Tuesday, April 18, 2017

Education Policy and Teacher Conferences

An intelligent child participating in class, yesterday.

The second week of the Easter Holidays is conference season for the three main teachers’ unions. This year, the INTO meets in Belfast, the TUI assemble in Cork and the ASTI meet in Killarney of the lakes.

Your faithful correspondent’s crystal ball can predict the coverage of the difference conferences right now and save everybody a lot of gas. The biggest single topic will be money, of course. There will be stories about school divestment, all focusing on the urgency of the thing and none trying to figure out how two sides who want something to happen can’t make something happen.

And there will be earnest thought pieces about the need for greater emphasis on STEM (Science, Technology, Engineering and Maths) subjects in both secondary and primary schools. STEM advocacy is so popular now that it wouldn’t surprise your correspondent if the only thing stopping some advocate form suggesting STEM subjects be taught in the womb is the fear of raising a hare in the matter of the Eighth Amendment, and we’ll get plenty of that in days to come, thank you very much.

All of these motions will be discussed by mostly earnest people who have an interest in their profession and are trying to make it better. But there is an elephant in the room that is seldom discussed, and that was only drawn to your correspondent’s attention over the weekend.

While browsing in the top floor of Hodges Figgis bookstore on Dublin’s Dawson Street, your faithful quillsman got talking to a maths teacher, who was in there because, he told me, he likes to stay on his game and ensure he has fresh questions with which to challenge his students.

We got talking about maths in general, and the nature of the subject. I half-expected a jeremiad against Project Maths, a recent initiative of the Department that is roundly despised by any maths teachers of my own acquaintance, but no. This man told me that the single biggest problem that he sees in his classes is that the poor standard of verbal reasoning among the children means that some of them struggle to understand the question itself, to say nothing of being able to answer the thing.

Stephen Leacock wrote a much-loved essay called A, B, and C: The Human Element in Mathematics, in which he speculated about the real lives of those mysterious characters who appear in maths questions – A can dig a hole at twice the speed of B, who himself digs holes at half the speed of C. If C digs three holes an hour, how long does it take A to dig five holes?

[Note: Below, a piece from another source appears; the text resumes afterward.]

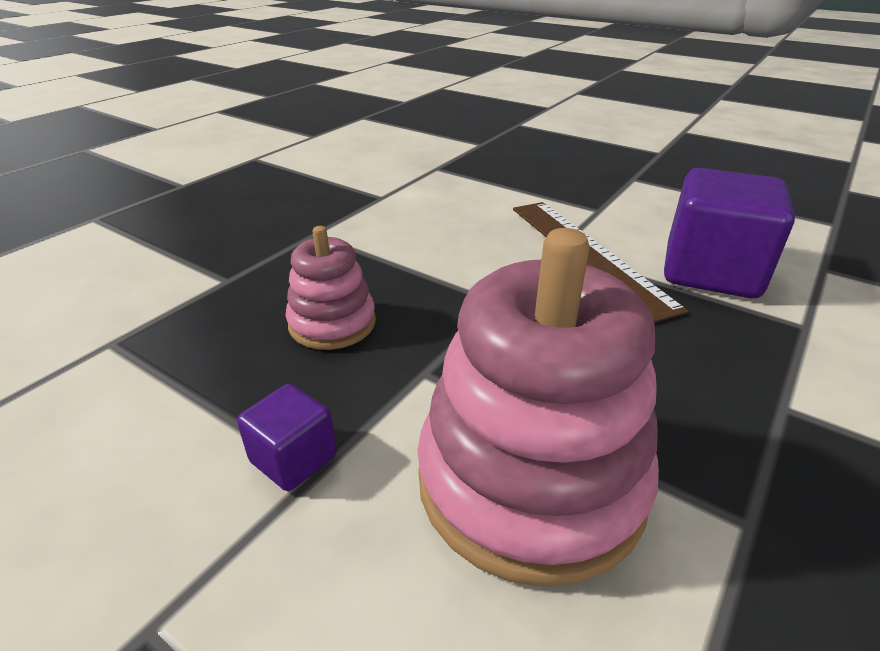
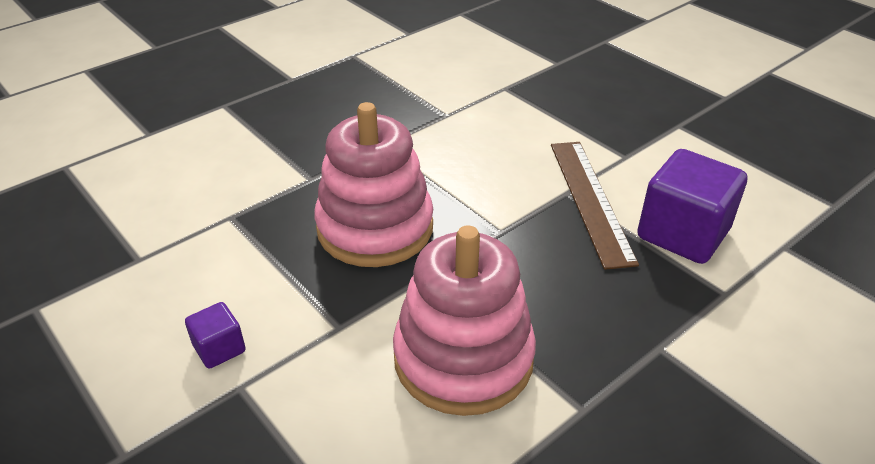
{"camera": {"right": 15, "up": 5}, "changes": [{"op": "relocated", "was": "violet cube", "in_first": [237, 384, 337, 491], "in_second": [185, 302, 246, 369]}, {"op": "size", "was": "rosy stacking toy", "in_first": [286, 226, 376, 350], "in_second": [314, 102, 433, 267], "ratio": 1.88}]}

A glance at current Leaving Cert papers suggests that these sorts of problems are all over the shop, as part of making maths more “relevant.” But what it’s actually doing is making maths harder, because the child doesn’t have the skills to read the question. It seems nobody was paying attention to that one.

It’s very hard to get to the truth of these things. Teachers can feel a little paranoid about people always having a go at them, and journalists find divestment so much more box-office than dull educational theorizing. But if this anecdotal evidence is generally reflective of the current state of affairs, this is a time bomb that can fracture the state even further when it blows.

It seems the notion of the homework-less school is more and more in fashion at the present time. And that’s fine, for those who realise that, while one agrees with it at supper in Sandymount, one has been reading to Meadhbh and Conchobar since they were toddlers and making damn sure they were literate before they even got to school.

But what about the kids whose parents don’t read, and aren’t literary, or well-educated, or even educated at all? The State education system is meant to provide a safety net for them, so that they are given the one and only shot at escaping a poverty trap – education. But the State is failing badly in this remit and politicians who claim to represent the disadvantaged and marginalized in society are too busy making jackasses of themselves time and time again over water charges and other nonsense rather than trying to do something, anything, useful for once in their careers.

Class doesn’t matter. This isn’t the 19th century anymore. Education is what separates haves and have-nots now, and it is legitimate to wonder who is shouting for the have-nots when it comes to education. Not one damn person from what I can see.

Enjoy the teachers’ conferences. I am not looking forward to the 1,500 word think-piece in tomorrow’s Irish Times drawing a shrewd parallel between the divestment delay and the Tuam babies cover-up, but I am grateful that I would be able to read it if I wanted to. There isn’t a day that goes by that I’m not grateful for that ability, and my heart breaks for those who will never get the opportunity to learn as I learned. God help them.

FOCAL SCOIR: One hour and forty minutes, of course.